I was very proud when they remembered, without my asking, that all the ingredients should be at room temperature.


A couple of eggs…


Finally, they each took a turn using the microplane to zest an orange.


A lot of concentration was required to keep a very large orange from tumbling out of small hands.


“It looks like an ice cream sundae!”


With all of the wet ingredients in the pitcher, we used an immersion blender to combine them and puree the bananas.

Vocabulary word of the day: immersion.


This is where I had to instruct the kids to forget everything I had told them about over mixing their batter.
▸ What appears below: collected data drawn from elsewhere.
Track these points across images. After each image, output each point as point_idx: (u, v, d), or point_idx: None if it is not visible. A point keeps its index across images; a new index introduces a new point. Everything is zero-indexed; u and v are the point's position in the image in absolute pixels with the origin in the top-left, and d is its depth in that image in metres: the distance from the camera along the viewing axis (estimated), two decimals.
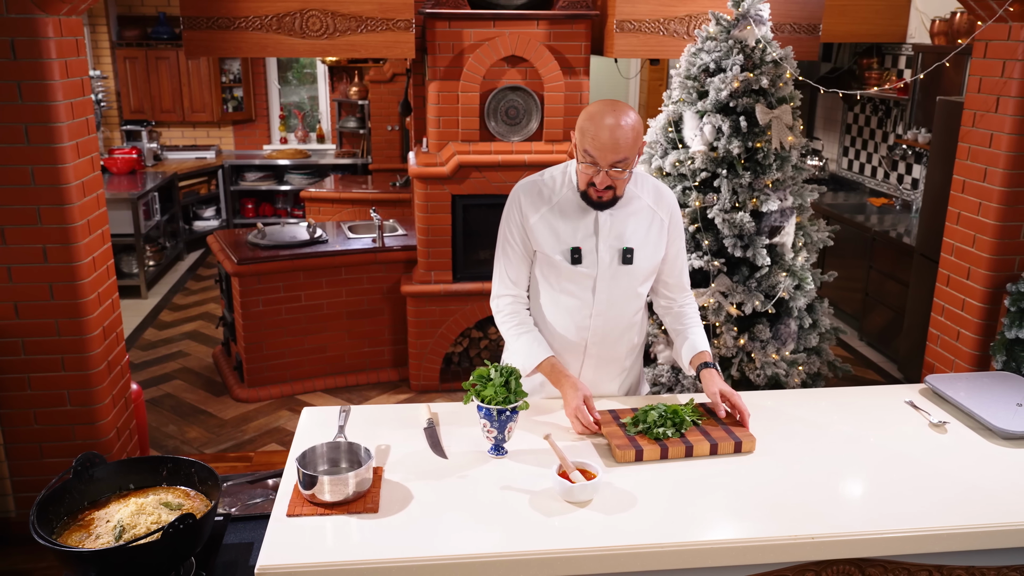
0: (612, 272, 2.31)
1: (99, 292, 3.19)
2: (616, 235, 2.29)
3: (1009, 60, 3.23)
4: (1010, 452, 2.15)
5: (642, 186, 2.34)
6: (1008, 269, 3.36)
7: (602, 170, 2.14)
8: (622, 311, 2.37)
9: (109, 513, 2.01)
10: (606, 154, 2.11)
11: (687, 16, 4.55)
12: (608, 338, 2.39)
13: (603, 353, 2.41)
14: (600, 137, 2.10)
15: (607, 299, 2.33)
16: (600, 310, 2.34)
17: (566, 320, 2.37)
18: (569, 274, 2.31)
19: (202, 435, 4.45)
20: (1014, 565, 1.94)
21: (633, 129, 2.13)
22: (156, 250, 7.15)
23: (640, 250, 2.31)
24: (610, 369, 2.46)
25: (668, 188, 2.41)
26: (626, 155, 2.13)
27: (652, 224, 2.33)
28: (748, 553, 1.78)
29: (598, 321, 2.35)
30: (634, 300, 2.38)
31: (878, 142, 6.55)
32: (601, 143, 2.11)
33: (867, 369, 5.35)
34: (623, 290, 2.34)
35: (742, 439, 2.11)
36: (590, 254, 2.29)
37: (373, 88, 7.45)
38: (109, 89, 7.86)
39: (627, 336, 2.43)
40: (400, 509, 1.85)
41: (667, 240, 2.37)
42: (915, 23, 5.95)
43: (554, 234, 2.29)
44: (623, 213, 2.29)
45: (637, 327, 2.46)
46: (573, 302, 2.35)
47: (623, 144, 2.11)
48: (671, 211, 2.37)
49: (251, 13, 4.27)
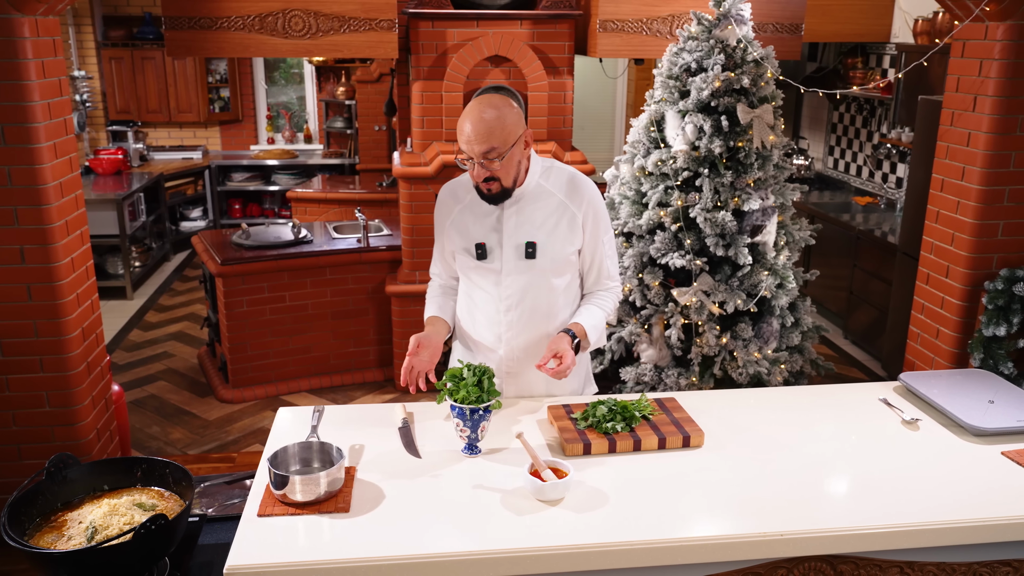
0: (517, 267, 2.33)
1: (78, 293, 3.18)
2: (520, 229, 2.32)
3: (986, 59, 3.25)
4: (981, 449, 2.16)
5: (555, 180, 2.35)
6: (986, 267, 3.38)
7: (476, 162, 2.18)
8: (536, 304, 2.37)
9: (82, 514, 2.01)
10: (472, 146, 2.16)
11: (670, 16, 4.56)
12: (524, 332, 2.39)
13: (523, 346, 2.41)
14: (464, 130, 2.17)
15: (516, 293, 2.35)
16: (510, 304, 2.36)
17: (481, 315, 2.42)
18: (477, 269, 2.38)
19: (186, 436, 4.44)
20: (984, 561, 1.96)
21: (498, 120, 2.15)
22: (142, 251, 7.12)
23: (545, 244, 2.32)
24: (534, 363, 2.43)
25: (588, 181, 2.39)
26: (493, 145, 2.15)
27: (562, 218, 2.33)
28: (719, 550, 1.79)
29: (512, 315, 2.37)
30: (548, 293, 2.37)
31: (863, 141, 6.58)
32: (466, 136, 2.16)
33: (851, 367, 5.38)
34: (533, 284, 2.35)
35: (691, 433, 2.14)
36: (494, 249, 2.33)
37: (360, 88, 7.45)
38: (95, 89, 7.83)
39: (547, 327, 2.41)
40: (372, 508, 1.85)
41: (583, 234, 2.36)
42: (899, 23, 5.97)
43: (464, 232, 2.36)
44: (530, 208, 2.32)
45: (563, 320, 2.43)
46: (485, 296, 2.40)
47: (485, 135, 2.14)
48: (588, 204, 2.35)
49: (233, 13, 4.26)
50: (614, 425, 2.11)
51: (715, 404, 2.41)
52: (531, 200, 2.32)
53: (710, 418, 2.29)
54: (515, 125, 2.19)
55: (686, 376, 3.93)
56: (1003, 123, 3.22)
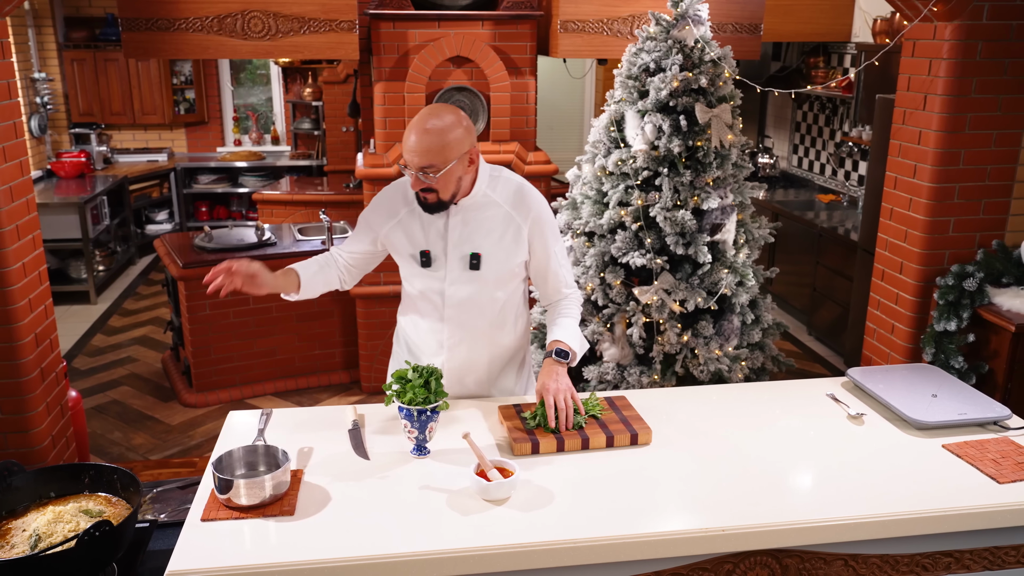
0: (460, 277, 2.32)
1: (30, 298, 3.14)
2: (465, 240, 2.30)
3: (935, 59, 3.30)
4: (923, 442, 2.20)
5: (502, 191, 2.33)
6: (938, 263, 3.44)
7: (414, 173, 2.16)
8: (477, 314, 2.36)
9: (26, 522, 1.99)
10: (412, 157, 2.15)
11: (630, 16, 4.59)
12: (465, 342, 2.39)
13: (461, 354, 2.40)
14: (407, 142, 2.15)
15: (459, 303, 2.34)
16: (451, 314, 2.36)
17: (423, 323, 2.41)
18: (421, 276, 2.36)
19: (148, 441, 4.39)
20: (926, 552, 1.99)
21: (440, 137, 2.12)
22: (106, 255, 7.04)
23: (490, 255, 2.31)
24: (475, 374, 2.45)
25: (535, 192, 2.37)
26: (431, 162, 2.13)
27: (507, 230, 2.32)
28: (663, 547, 1.81)
29: (452, 324, 2.37)
30: (491, 304, 2.37)
31: (826, 140, 6.66)
32: (408, 148, 2.15)
33: (814, 363, 5.44)
34: (476, 295, 2.34)
35: (638, 431, 2.16)
36: (439, 258, 2.32)
37: (327, 89, 7.41)
38: (56, 92, 7.72)
39: (490, 337, 2.41)
40: (318, 511, 1.85)
41: (528, 245, 2.35)
42: (859, 22, 6.05)
43: (409, 237, 2.34)
44: (475, 218, 2.30)
45: (504, 330, 2.43)
46: (427, 305, 2.39)
47: (424, 151, 2.12)
48: (534, 216, 2.33)
49: (191, 14, 4.23)
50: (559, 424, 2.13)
51: (665, 402, 2.43)
52: (477, 210, 2.31)
53: (660, 416, 2.31)
54: (458, 143, 2.16)
55: (648, 374, 3.95)
56: (952, 121, 3.28)
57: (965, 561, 2.00)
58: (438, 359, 2.42)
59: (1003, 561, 2.02)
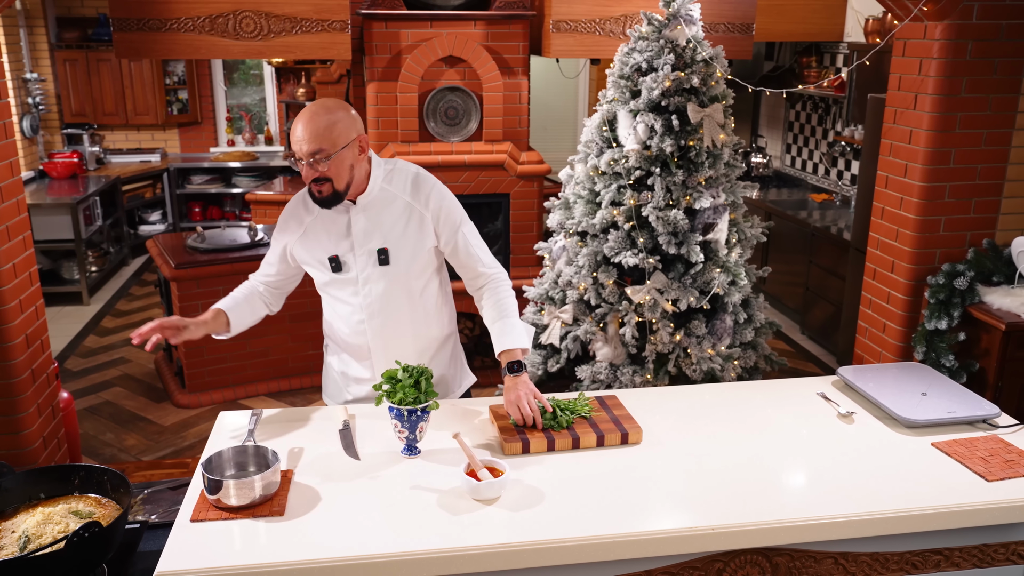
0: (372, 274, 2.32)
1: (21, 299, 3.13)
2: (370, 237, 2.30)
3: (925, 58, 3.31)
4: (913, 440, 2.21)
5: (399, 182, 2.33)
6: (929, 262, 3.45)
7: (304, 162, 2.17)
8: (399, 308, 2.36)
9: (15, 523, 1.98)
10: (300, 145, 2.16)
11: (622, 16, 4.59)
12: (392, 338, 2.39)
13: (390, 353, 2.38)
14: (295, 133, 2.17)
15: (376, 300, 2.34)
16: (372, 312, 2.35)
17: (345, 326, 2.41)
18: (334, 283, 2.35)
19: (141, 442, 4.38)
20: (916, 550, 2.00)
21: (327, 123, 2.14)
22: (99, 255, 7.02)
23: (398, 248, 2.31)
24: None
25: (430, 177, 2.38)
26: (320, 146, 2.14)
27: (411, 220, 2.32)
28: (652, 545, 1.81)
29: (374, 323, 2.36)
30: (408, 296, 2.36)
31: (818, 139, 6.67)
32: (296, 138, 2.17)
33: (807, 362, 5.45)
34: (392, 289, 2.34)
35: (629, 431, 2.16)
36: (347, 260, 2.32)
37: (320, 89, 7.38)
38: (48, 92, 7.70)
39: (414, 330, 2.41)
40: (307, 511, 1.85)
41: (435, 231, 2.35)
42: (851, 22, 6.06)
43: (316, 246, 2.34)
44: (376, 213, 2.30)
45: (427, 320, 2.43)
46: (346, 308, 2.38)
47: (312, 136, 2.14)
48: (434, 201, 2.33)
49: (183, 14, 4.22)
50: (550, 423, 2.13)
51: (657, 401, 2.44)
52: (377, 205, 2.30)
53: (651, 415, 2.31)
54: (346, 129, 2.17)
55: (641, 374, 3.96)
56: (942, 121, 3.29)
57: (954, 559, 2.01)
58: (366, 362, 2.42)
59: (992, 559, 2.02)
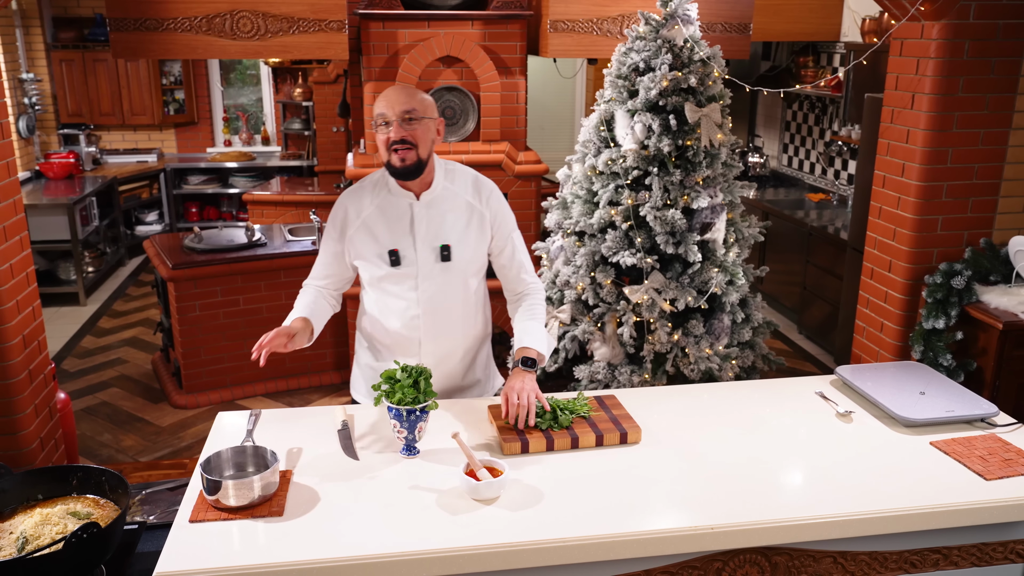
0: (432, 270, 2.34)
1: (18, 300, 3.12)
2: (433, 233, 2.33)
3: (922, 58, 3.32)
4: (911, 439, 2.21)
5: (460, 182, 2.38)
6: (926, 261, 3.46)
7: (394, 122, 2.20)
8: (451, 305, 2.39)
9: (13, 524, 1.98)
10: (393, 107, 2.20)
11: (619, 16, 4.59)
12: (441, 334, 2.41)
13: (439, 349, 2.42)
14: (387, 95, 2.23)
15: (432, 296, 2.36)
16: (427, 308, 2.36)
17: (395, 321, 2.40)
18: (390, 277, 2.35)
19: (138, 443, 4.37)
20: (914, 549, 2.00)
21: (417, 91, 2.26)
22: (95, 256, 7.00)
23: (459, 246, 2.34)
24: (449, 363, 2.47)
25: (489, 181, 2.44)
26: (413, 106, 2.21)
27: (472, 219, 2.36)
28: (652, 545, 1.81)
29: (428, 320, 2.37)
30: (463, 293, 2.40)
31: (815, 139, 6.68)
32: (386, 99, 2.22)
33: (804, 362, 5.46)
34: (448, 286, 2.36)
35: (628, 430, 2.16)
36: (408, 253, 2.32)
37: (317, 89, 7.40)
38: (44, 92, 7.68)
39: (464, 329, 2.44)
40: (307, 511, 1.85)
41: (491, 233, 2.40)
42: (848, 22, 6.07)
43: (373, 239, 2.34)
44: (439, 210, 2.34)
45: (475, 319, 2.47)
46: (399, 303, 2.38)
47: (406, 97, 2.21)
48: (494, 204, 2.39)
49: (180, 14, 4.21)
50: (541, 423, 2.12)
51: (655, 401, 2.44)
52: (440, 203, 2.34)
53: (650, 414, 2.31)
54: (431, 105, 2.27)
55: (639, 373, 3.96)
56: (939, 120, 3.30)
57: (953, 558, 2.01)
58: (413, 358, 2.42)
59: (991, 557, 2.03)
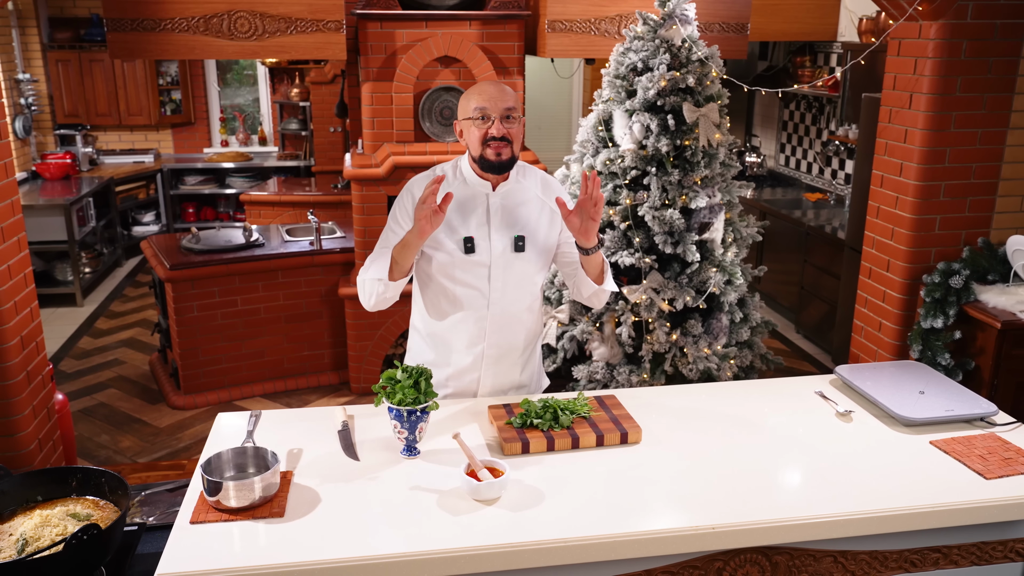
0: (505, 260, 2.37)
1: (15, 301, 3.11)
2: (507, 223, 2.37)
3: (920, 58, 3.32)
4: (911, 439, 2.21)
5: (531, 179, 2.45)
6: (924, 261, 3.46)
7: (495, 119, 2.24)
8: (519, 299, 2.42)
9: (13, 526, 1.97)
10: (496, 103, 2.25)
11: (617, 16, 4.60)
12: (506, 327, 2.43)
13: (502, 342, 2.45)
14: (487, 90, 2.27)
15: (502, 287, 2.38)
16: (496, 298, 2.39)
17: (464, 313, 2.40)
18: (464, 264, 2.36)
19: (136, 444, 4.37)
20: (915, 548, 2.00)
21: (513, 91, 2.31)
22: (92, 257, 6.99)
23: (532, 238, 2.39)
24: (511, 358, 2.49)
25: (555, 180, 2.53)
26: (514, 104, 2.28)
27: (542, 212, 2.42)
28: (652, 545, 1.81)
29: (496, 309, 2.40)
30: (529, 287, 2.44)
31: (812, 139, 6.69)
32: (488, 95, 2.26)
33: (802, 361, 5.46)
34: (518, 278, 2.40)
35: (628, 430, 2.16)
36: (483, 243, 2.35)
37: (315, 89, 7.39)
38: (41, 92, 7.66)
39: (525, 324, 2.48)
40: (307, 512, 1.84)
41: (559, 227, 2.46)
42: (845, 22, 6.08)
43: (447, 225, 2.35)
44: (513, 202, 2.39)
45: (535, 315, 2.52)
46: (470, 293, 2.39)
47: (508, 94, 2.28)
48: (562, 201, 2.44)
49: (177, 15, 4.21)
50: (541, 424, 2.12)
51: (655, 400, 2.43)
52: (514, 196, 2.39)
53: (650, 414, 2.31)
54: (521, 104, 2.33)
55: (637, 373, 3.96)
56: (937, 120, 3.30)
57: (953, 557, 2.01)
58: (476, 349, 2.42)
59: (990, 556, 2.03)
Up until now, I’ve always warned them not to mix the batter too much once the wet ingredients were added; that flour, when combined with liquid and agitation, results in gluten development, which in a cake is not usually a good thing. Gluten development is what gives baked goods structure and chew; strong gluten development is good in bread, not as much in a tender cake.
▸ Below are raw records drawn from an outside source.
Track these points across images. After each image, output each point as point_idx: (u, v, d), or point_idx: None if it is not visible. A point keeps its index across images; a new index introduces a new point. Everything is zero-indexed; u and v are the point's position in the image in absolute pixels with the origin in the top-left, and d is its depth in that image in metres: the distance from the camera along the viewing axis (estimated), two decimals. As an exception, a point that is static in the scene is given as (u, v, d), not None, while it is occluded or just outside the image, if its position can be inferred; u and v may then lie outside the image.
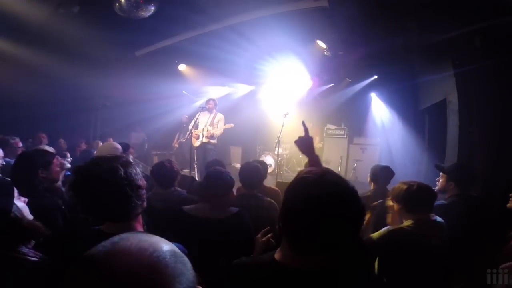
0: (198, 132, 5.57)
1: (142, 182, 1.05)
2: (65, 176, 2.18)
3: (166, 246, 0.51)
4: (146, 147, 8.12)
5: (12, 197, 1.20)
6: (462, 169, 2.29)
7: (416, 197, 1.69)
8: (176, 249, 0.52)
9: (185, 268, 0.50)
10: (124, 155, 1.06)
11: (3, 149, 3.27)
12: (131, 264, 0.45)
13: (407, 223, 1.69)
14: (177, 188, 2.46)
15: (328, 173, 0.85)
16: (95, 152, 3.27)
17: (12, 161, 2.61)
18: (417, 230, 1.63)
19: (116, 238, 0.50)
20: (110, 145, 2.83)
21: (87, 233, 1.13)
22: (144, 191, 1.04)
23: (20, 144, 3.60)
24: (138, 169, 1.05)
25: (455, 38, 3.58)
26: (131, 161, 1.04)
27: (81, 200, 1.00)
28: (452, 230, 1.71)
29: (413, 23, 4.21)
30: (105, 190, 0.96)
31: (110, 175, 0.97)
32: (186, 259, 0.53)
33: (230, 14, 4.58)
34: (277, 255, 0.88)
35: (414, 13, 3.97)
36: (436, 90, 4.73)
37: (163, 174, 2.36)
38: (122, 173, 0.97)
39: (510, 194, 1.87)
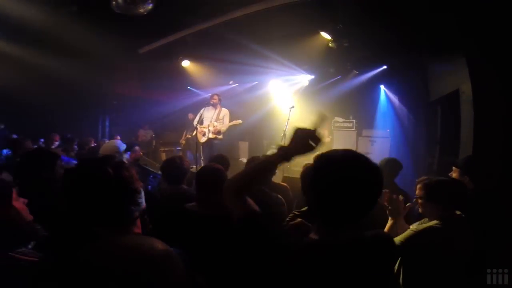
0: (203, 128, 5.53)
1: (138, 184, 0.97)
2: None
3: (160, 245, 0.58)
4: (154, 144, 8.19)
5: (10, 198, 1.19)
6: (476, 162, 2.18)
7: (452, 192, 1.58)
8: (169, 250, 0.58)
9: (176, 267, 0.57)
10: (117, 155, 1.00)
11: (16, 151, 3.32)
12: (124, 260, 0.51)
13: (433, 222, 1.54)
14: (184, 185, 2.41)
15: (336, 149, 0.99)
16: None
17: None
18: (447, 230, 1.47)
19: (110, 238, 0.60)
20: (111, 144, 2.82)
21: (87, 235, 1.10)
22: (140, 195, 0.97)
23: (32, 145, 3.64)
24: (133, 171, 0.99)
25: (466, 24, 3.40)
26: (125, 161, 0.97)
27: (72, 204, 0.95)
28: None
29: (422, 9, 4.02)
30: (94, 195, 0.89)
31: (98, 179, 0.89)
32: (177, 260, 0.58)
33: (232, 8, 4.50)
34: (311, 236, 0.93)
35: None
36: (448, 80, 4.54)
37: (172, 170, 2.34)
38: (112, 176, 0.90)
39: None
However, in this two-stage technique, by adding softened butter and a small amount of the liquid in the beginning, we would be coating the flour in fat while the sugar would suck up the liquid that would usually promote the development of gluten.
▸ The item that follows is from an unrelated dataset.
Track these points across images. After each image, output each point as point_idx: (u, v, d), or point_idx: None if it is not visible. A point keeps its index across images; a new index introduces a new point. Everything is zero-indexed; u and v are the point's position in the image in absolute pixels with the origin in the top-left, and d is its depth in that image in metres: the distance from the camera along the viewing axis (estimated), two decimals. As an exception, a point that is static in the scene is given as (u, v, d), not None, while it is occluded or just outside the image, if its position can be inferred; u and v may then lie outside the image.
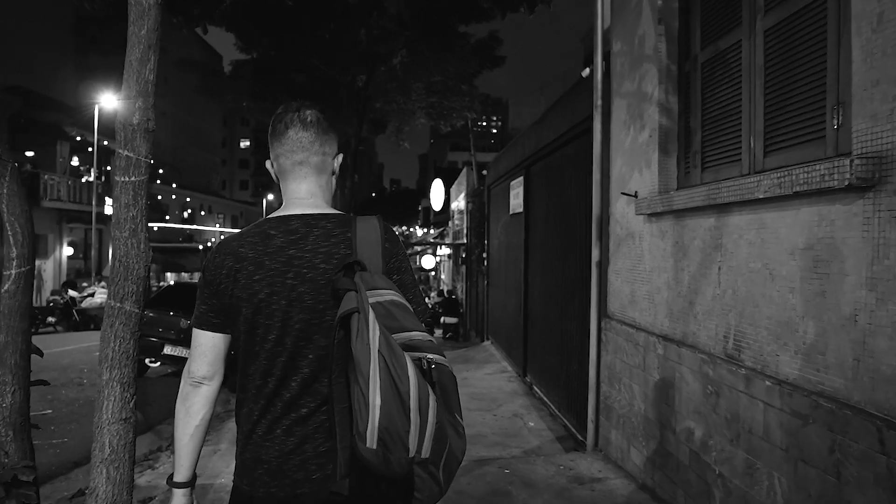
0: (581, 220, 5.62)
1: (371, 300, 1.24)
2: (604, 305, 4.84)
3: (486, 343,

And because we were using cake flour, which is softer than all-purpose flour, we could mix away without worry. In fact, we wanted to mix enough to develop some structure; about a minute and a half would do it.

“I need someone to count 90 seconds.”


They sat silently counting. It was the quietest moment of the afternoon.

We scraped down the bowl with a spatula, added half of the remaining wet ingredients, and mixed for another twenty seconds.

That’s when the chanting started.


We repeated the scraping, adding, and chanting to “twenty Mississippi.”


The batter went into the oven for about 30 minutes, and ta-da…cake!


Everyone agreed that this was way better than banana bread, and just as easy.


Banana Cake, from Rose Levy Beranbaum’s Cake Bible

Preheat oven to 350 degrees and prepare a 9″ by 2″ cake pan by buttering it, placing a round of parchment in the bottom, and dusting with flour

2 large ripe bananas

1/2 c (4 1/4 oz) sour cream, room temperature

2 large eggs, room temperature

zest of one orange

1 1/2 t vanilla extract

2 c (7 oz) sifted cake flour

3/4 c +2 T (6 oz) sugar

1 t baking soda

3/4 t baking powder

3/4 t fine sea salt

10 T (5 oz) unsalted butter, softened

Combine the dry ingredients in a large mixing bowl or the bowl of a standing mixer. Set aside. Place the bananas, sour cream, eggs, orange zest, and vanilla in a pitcher and process with an immersion blender, or process them in a food processor. Add the butter and 1/2 of the banana mixture to the dry ingredients and mix on low speed until everything is just moistened. Increase to medium speed, (high speed if using a hand mixer), and beat for 1 1/2 minutes. Scrape down the sides. Gradually add the remaining banana mixture in 2 batches, beating for 20 seconds after each addition. Scrape down the sides. Scrape the batter into the prepared pan and smooth the surface with a spatula. Bake 30 – 40 minutes or until a wire cake tester inserted in the center comes out clean and the cake springs back when pressed lightly in the center. Let the cake cool in the pan on a rack for 10 minutes before removing from the pan.